Recently I read John Steinbeck on kindness, courtesy of Brain Pickings. Current events have jolted me from a complacent faith in goodness. That’s not our story anymore—or is it?
I believe that there is one story in the world, and only one, that has frightened and inspired us, so that we live in a Pearl White serial of continuing thought and wonder. Humans are caught — in their lives, in their thoughts, in their hungers and ambitions, in their avarice and cruelty, and in their kindness and generosity too — in a net of good and evil. I think this is the only story we have and that it occurs on all levels of feeling and intelligence. Virtue and vice were warp and woof of our first consciousness, and they will be the fabric of our last, and this despite any changes we may impose on field and river and mountain, on economy and manners. There is no other story. A man, after he has brushed off the dust and chips of his life, will have left only the hard, clean questions: Was it good or was it evil? Have I done well — or ill?
A bad back led to my own recent brush with kindness. My back had gone out and I could scarcely walk. One afternoon, my house a jumble, and my back even worse after a jaunt to the mailbox, it dawned on me to ask if Sophia, my neighbor’s 11 year old, might help with housework. Seemed unlikely, it was such a pretty Saturday afternoon.

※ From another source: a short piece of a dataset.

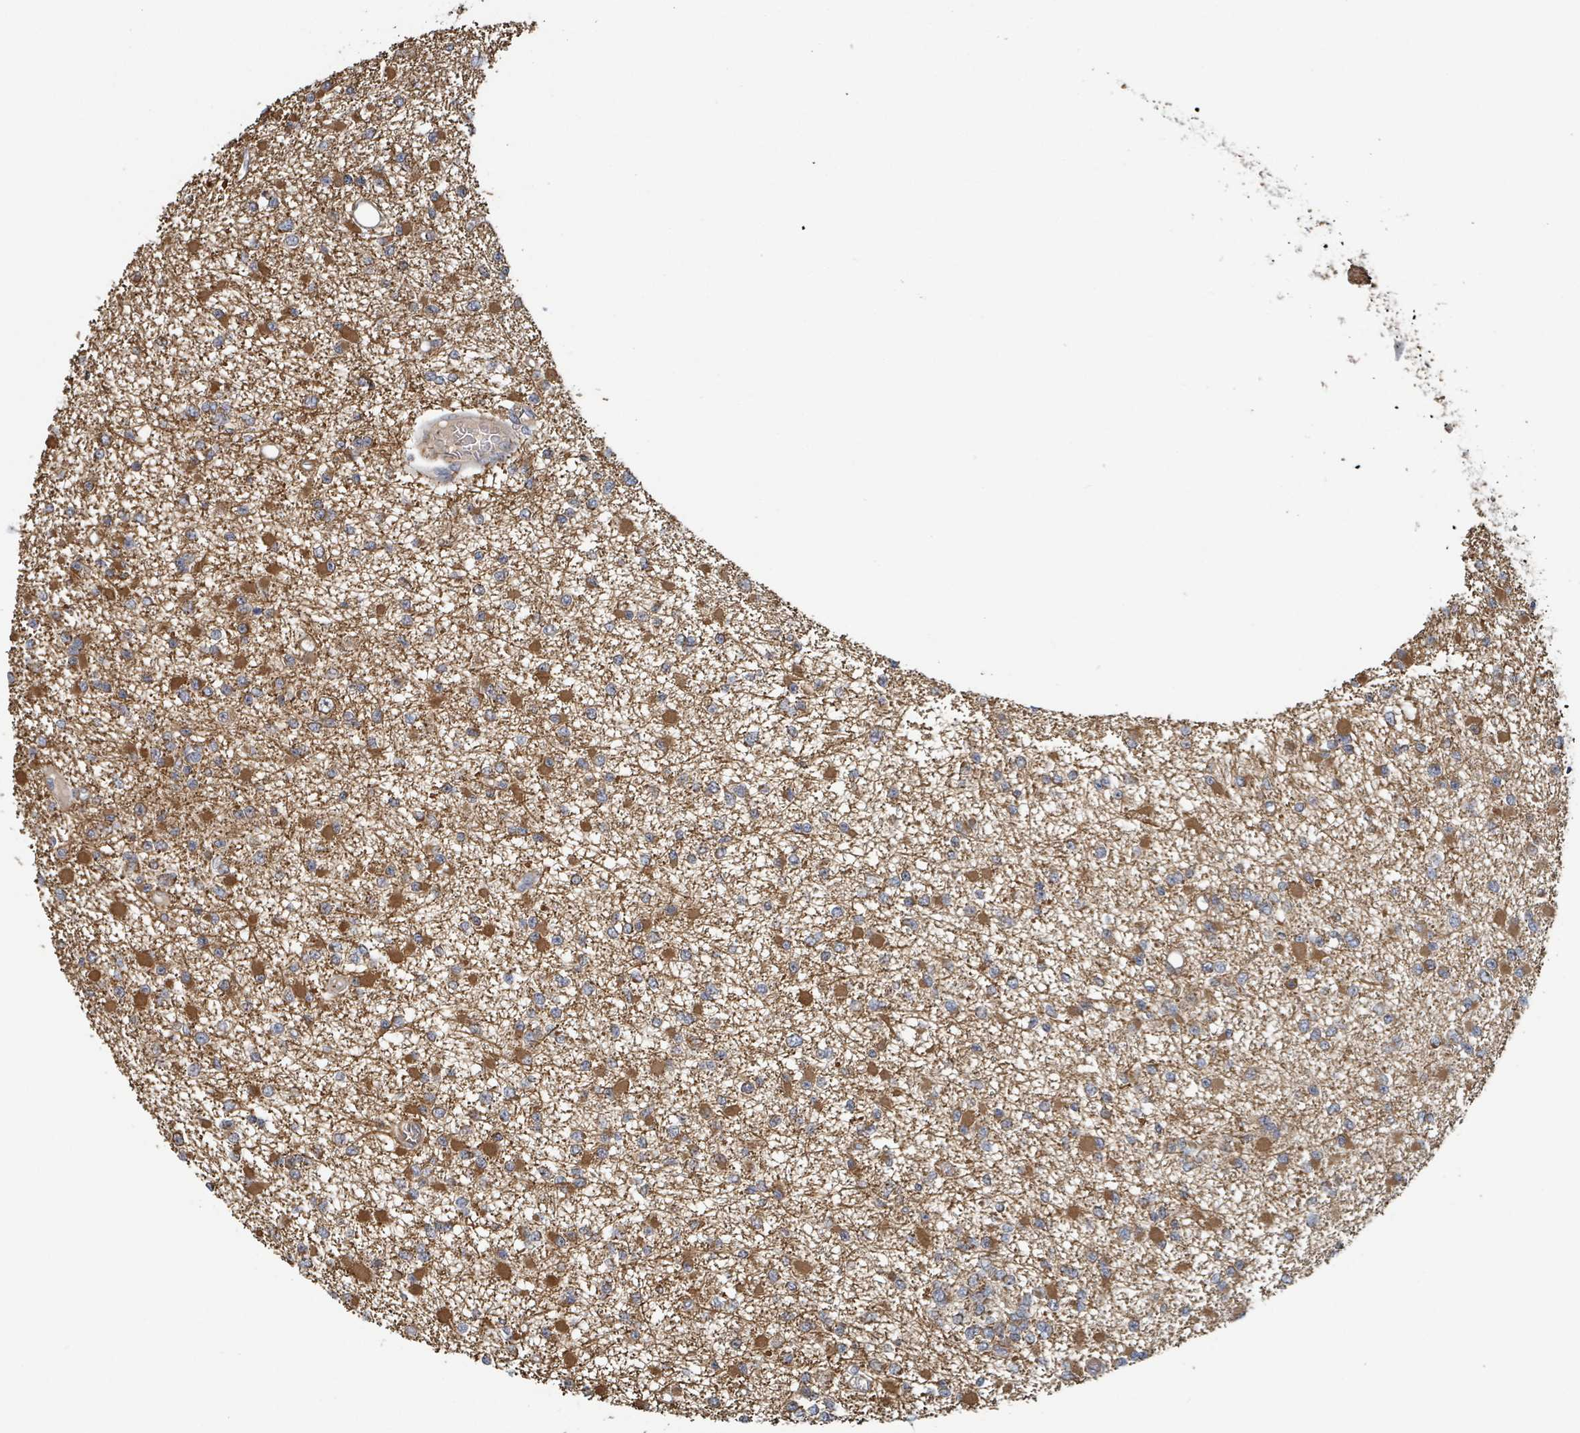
{"staining": {"intensity": "moderate", "quantity": ">75%", "location": "cytoplasmic/membranous"}, "tissue": "glioma", "cell_type": "Tumor cells", "image_type": "cancer", "snomed": [{"axis": "morphology", "description": "Glioma, malignant, Low grade"}, {"axis": "topography", "description": "Brain"}], "caption": "Immunohistochemical staining of glioma demonstrates moderate cytoplasmic/membranous protein positivity in about >75% of tumor cells. The staining was performed using DAB (3,3'-diaminobenzidine) to visualize the protein expression in brown, while the nuclei were stained in blue with hematoxylin (Magnification: 20x).", "gene": "HIVEP1", "patient": {"sex": "female", "age": 22}}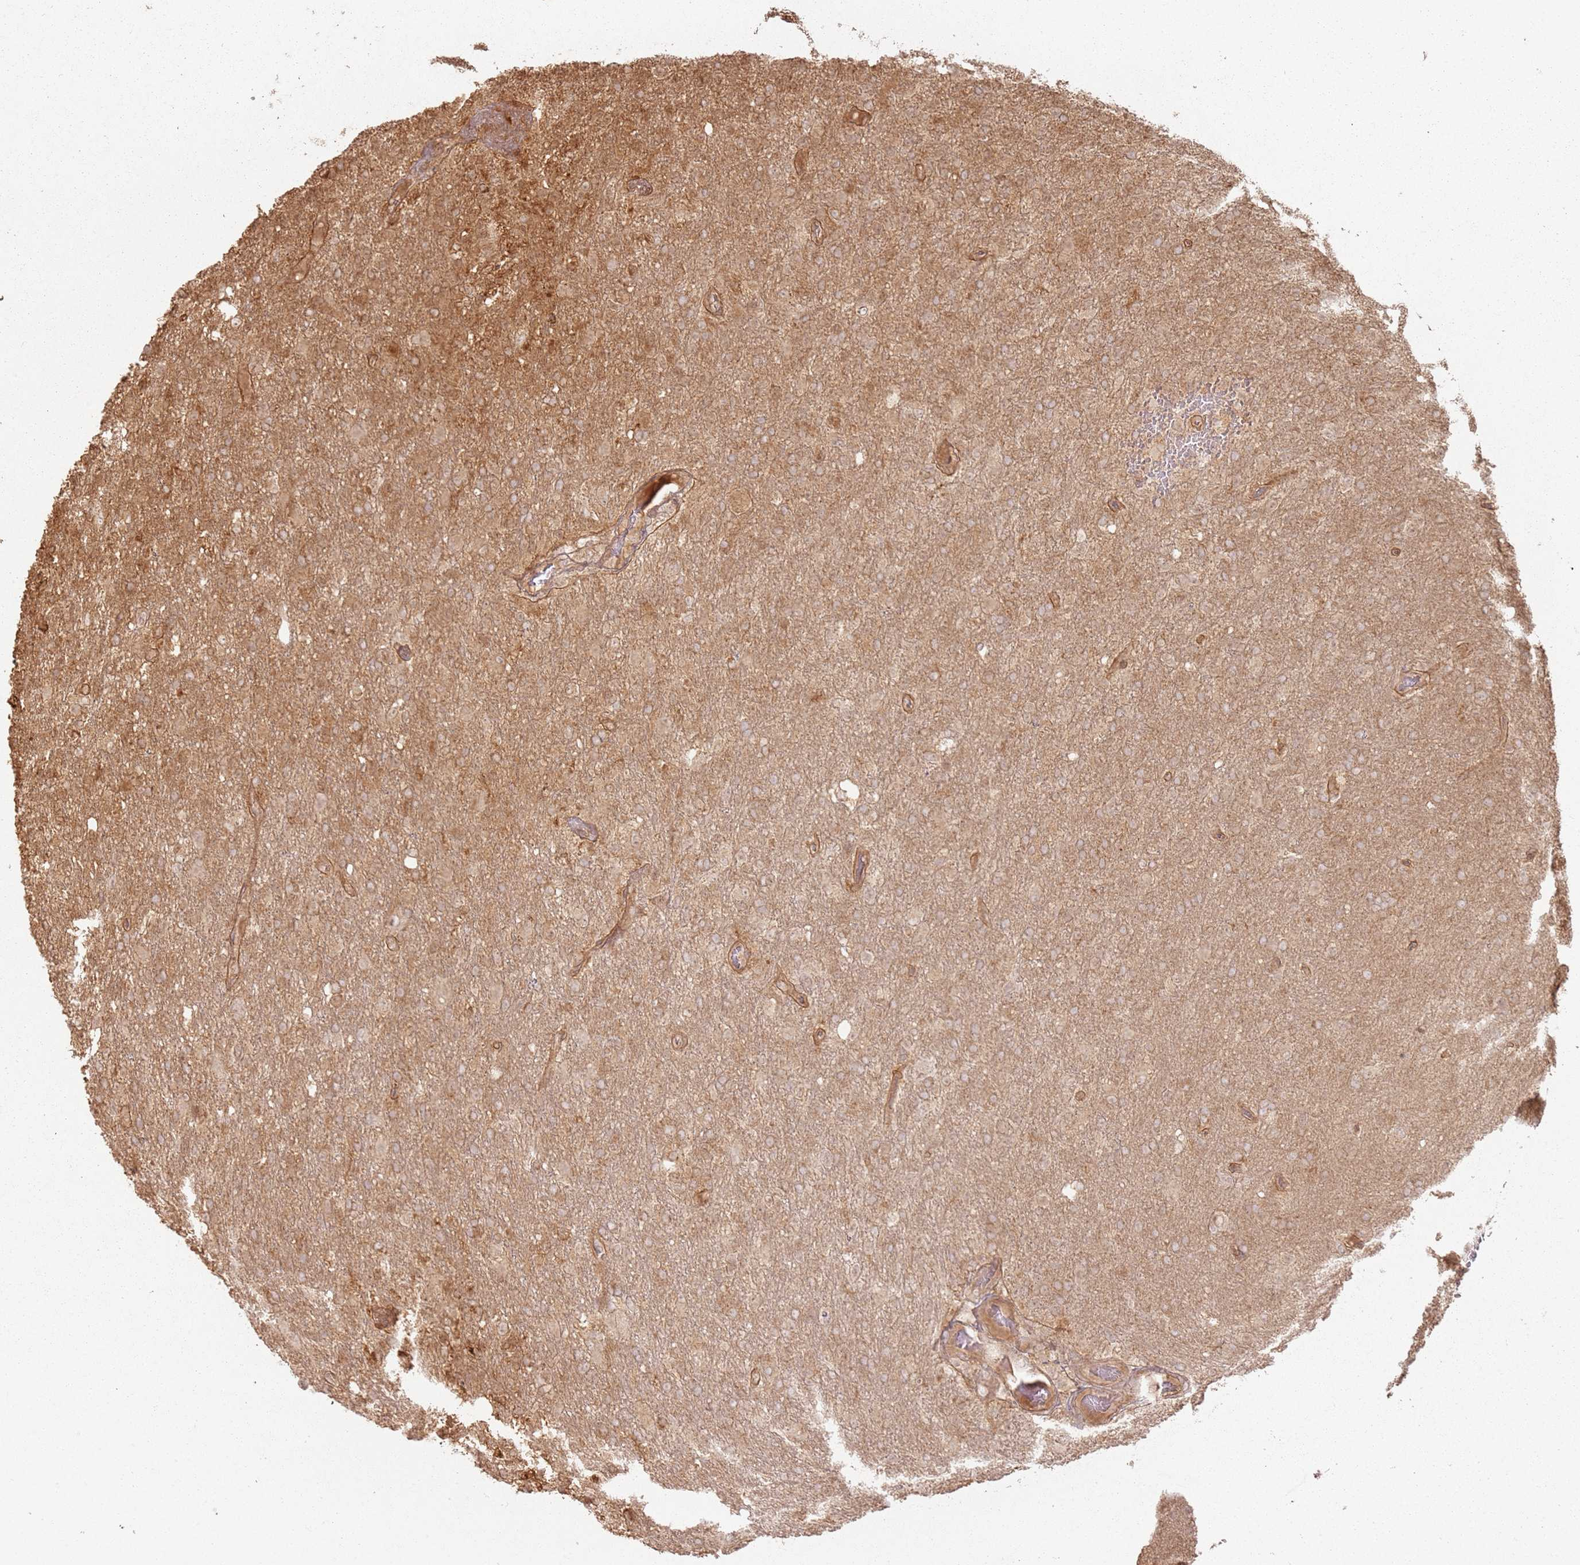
{"staining": {"intensity": "moderate", "quantity": "25%-75%", "location": "cytoplasmic/membranous"}, "tissue": "glioma", "cell_type": "Tumor cells", "image_type": "cancer", "snomed": [{"axis": "morphology", "description": "Glioma, malignant, High grade"}, {"axis": "topography", "description": "Brain"}], "caption": "Immunohistochemical staining of malignant glioma (high-grade) reveals medium levels of moderate cytoplasmic/membranous protein staining in about 25%-75% of tumor cells.", "gene": "ZNF776", "patient": {"sex": "female", "age": 74}}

She was delighted–and only had to ask her mother. Within minutes, she was at my house. She vacuumed the large house, including the flight of stairs and the edges along the baseboards in every room; swept and mopped the kitchen; tamed a paper tiger; and organized my granddaughter’s toys. She watered my wilting plants. She hugged me. She arranged a bouquet of flowers.
At the end of each task, she’d ask if she’d met my standards. I’d chuckle and nod.It turned out that this is the question her mother asks whenever Sophia says she has finished a chore at home. At my house, the only incomplete chore was that she could not “pick up the exoskeleton of the cicada” that she found while vacuuming.
She is not allowed to accept money for her work (in the past, she’s watched my dog when I’ve been out of town) so I come up with trades. This time, I’m going to give her a day of painting with watercolors from a class I took on painting a rainbow elephant. I’m trying to come up with a rainbow llama. Suggestions most welcome.
Meanwhile, I sense that Sophia and I simply meet each other’s standard for kindness. More kindness, please. Enough rage. More joy. More Sophia’s.She told me that she can sense peoples’ hearts. And I suppose that she sensed mine that day. Whatever it is, I am grateful for this young girl and her kind heart.